We need check if data is Less
  1. In case data is less and data was correct for time means that some value may be missing in dimension 
  2. Take you fact and dim join , make it a left join for fact and select keys from both the tables 
    1. Select Fact_sales.region_id, Dim_region.region_id from Fact_sales left join Dim_region on (Fact_sales.region_id=Dim_region.region_id ) where Dim_region.region_id  is null
  3. If the above query return results it means you have some keys missing  and you need to get the key values missing. Use output of this query to check missing keys.
  4. If the above case does not result any result , it may be case that fact might not have got some keys for this dimension 
  5. Select * from Fact_sales where region_id is null
  6. If the above query gives result then check why keys missed out during ETL. 
  7. If you find the reason for mismatch populate the fact data with correct keys again
  8. In case, null values are there at the sourcetoo , than you should consider having a left join in reporting layer
When data is more 
  1. When data is more means dimension can have more data . As we have new key here , we need to check is the source key duplicated here. 
  2. Select region_code , count(*) from dim_region group by region_code having count(*) >1 order by 2 desc
  3. In case 2nd query gives results , means there is duplicate data in dimension and dimension need to be reloaded. It may also mean fact reloading to get the correct keys
  4. In case query in step 2 does not return results. We need to check does the fact have duplicate rows. This case can only happen if the month data query also gives more rows or data mismatch. So just follow the case 1.
Case 3: 
Data wrong only for Emp Table
Here we have made employee table SCD , we have to check that we have join and keys coming in correct manner
The Join should be something like 

Fact_sales left join Dim_emp on 
( fact_sales.emp_id = dim_emp, emp_id and 
fact_sales.sales_date between   dim_emp.rec_st_date and rec_end_date)

Case 4
Rows are same in fact and source table, still there is small mismatch across all dimensions
Check for data type. Is float data going into Int or different number of decimal precision at source and target.

Case 5
Data same for base measure but there is mismatch in some formula 
Sum (Sales_value) is correct , Sum (Del_value) is correct
But sum(Sales_value+Del_value ) is not correct or Sum (Sales_value) + Sum (Del_value) is not correct for some data view.
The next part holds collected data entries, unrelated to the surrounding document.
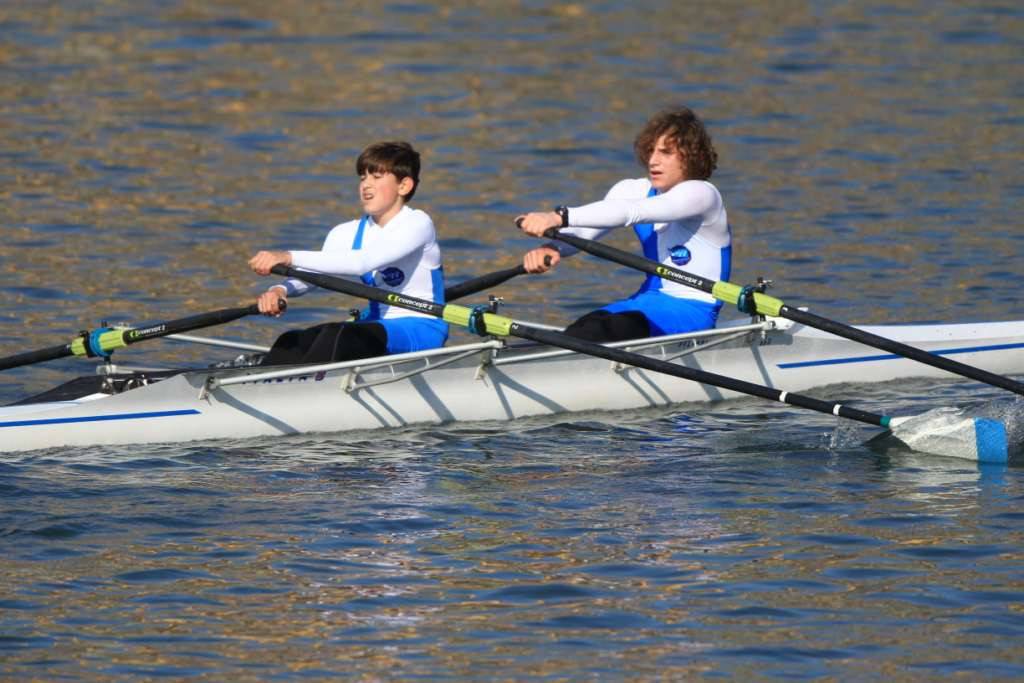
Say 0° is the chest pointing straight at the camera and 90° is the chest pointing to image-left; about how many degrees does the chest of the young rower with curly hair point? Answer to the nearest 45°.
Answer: approximately 45°

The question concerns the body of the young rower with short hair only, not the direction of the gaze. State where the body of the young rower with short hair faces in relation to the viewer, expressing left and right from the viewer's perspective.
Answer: facing the viewer and to the left of the viewer

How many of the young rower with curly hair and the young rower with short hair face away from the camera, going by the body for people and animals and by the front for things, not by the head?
0

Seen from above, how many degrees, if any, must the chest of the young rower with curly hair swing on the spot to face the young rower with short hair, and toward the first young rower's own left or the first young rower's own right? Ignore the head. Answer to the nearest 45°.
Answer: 0° — they already face them
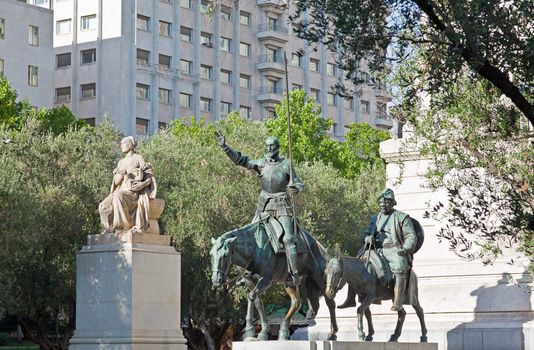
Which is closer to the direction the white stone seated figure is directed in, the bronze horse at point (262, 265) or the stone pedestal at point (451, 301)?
the bronze horse

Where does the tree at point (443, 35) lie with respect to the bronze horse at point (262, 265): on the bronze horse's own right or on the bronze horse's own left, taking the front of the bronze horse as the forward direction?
on the bronze horse's own left

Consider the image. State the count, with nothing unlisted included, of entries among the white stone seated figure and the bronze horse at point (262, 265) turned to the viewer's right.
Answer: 0

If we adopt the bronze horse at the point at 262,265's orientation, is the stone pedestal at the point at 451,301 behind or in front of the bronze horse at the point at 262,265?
behind

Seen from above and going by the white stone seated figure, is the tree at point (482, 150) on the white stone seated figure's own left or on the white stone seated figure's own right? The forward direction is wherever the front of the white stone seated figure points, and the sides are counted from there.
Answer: on the white stone seated figure's own left

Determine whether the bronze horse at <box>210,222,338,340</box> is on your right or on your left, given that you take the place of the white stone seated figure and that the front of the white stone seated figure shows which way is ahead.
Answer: on your left

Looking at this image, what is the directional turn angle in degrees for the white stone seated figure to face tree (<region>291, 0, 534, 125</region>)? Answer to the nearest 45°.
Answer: approximately 45° to its left

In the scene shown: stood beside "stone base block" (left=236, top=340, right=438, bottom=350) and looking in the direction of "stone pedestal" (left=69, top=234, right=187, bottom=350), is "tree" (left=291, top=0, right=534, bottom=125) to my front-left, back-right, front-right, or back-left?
back-left

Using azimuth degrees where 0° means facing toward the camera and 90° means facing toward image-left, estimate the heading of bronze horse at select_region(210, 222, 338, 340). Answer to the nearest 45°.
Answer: approximately 45°

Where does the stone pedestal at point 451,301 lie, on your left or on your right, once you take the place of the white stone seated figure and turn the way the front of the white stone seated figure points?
on your left
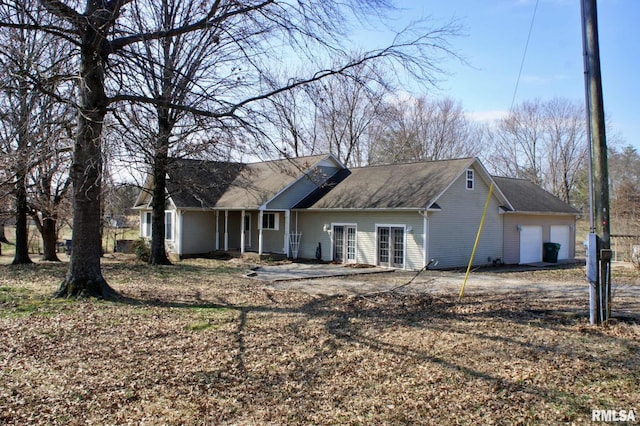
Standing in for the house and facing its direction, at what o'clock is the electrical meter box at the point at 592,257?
The electrical meter box is roughly at 10 o'clock from the house.

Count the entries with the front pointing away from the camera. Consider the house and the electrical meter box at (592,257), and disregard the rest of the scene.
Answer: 0

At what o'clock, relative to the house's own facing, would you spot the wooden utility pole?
The wooden utility pole is roughly at 10 o'clock from the house.

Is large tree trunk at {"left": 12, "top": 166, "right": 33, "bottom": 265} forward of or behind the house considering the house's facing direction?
forward

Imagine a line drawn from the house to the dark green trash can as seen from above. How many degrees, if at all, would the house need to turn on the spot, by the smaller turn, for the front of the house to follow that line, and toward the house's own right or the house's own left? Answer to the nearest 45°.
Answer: approximately 135° to the house's own left
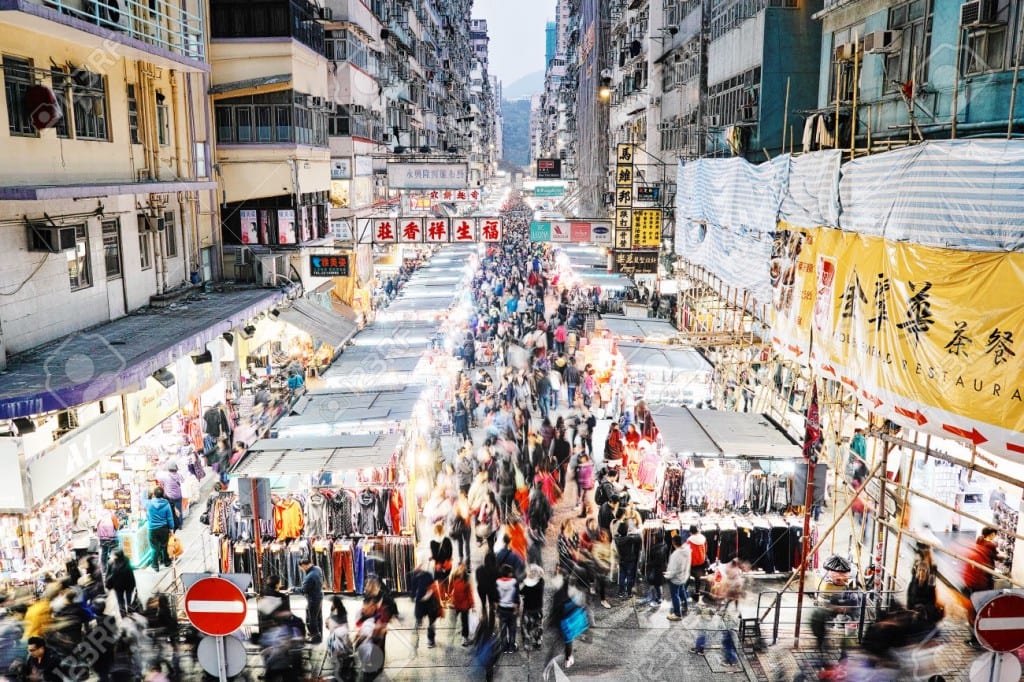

In this case null value can be a issue. Usually null with any operation will result null 
Try Sum( case when Sales_value is null then 0 else Sales_value end + case when Del_value is null then 0 else Del_value end )


Please note that these are kind of general debugging method and author does not claim that it can resolve your issues. So please use your own discretion. Also there are just general guideline based on experience and it may mere coincidence to he similar with some examples at other places.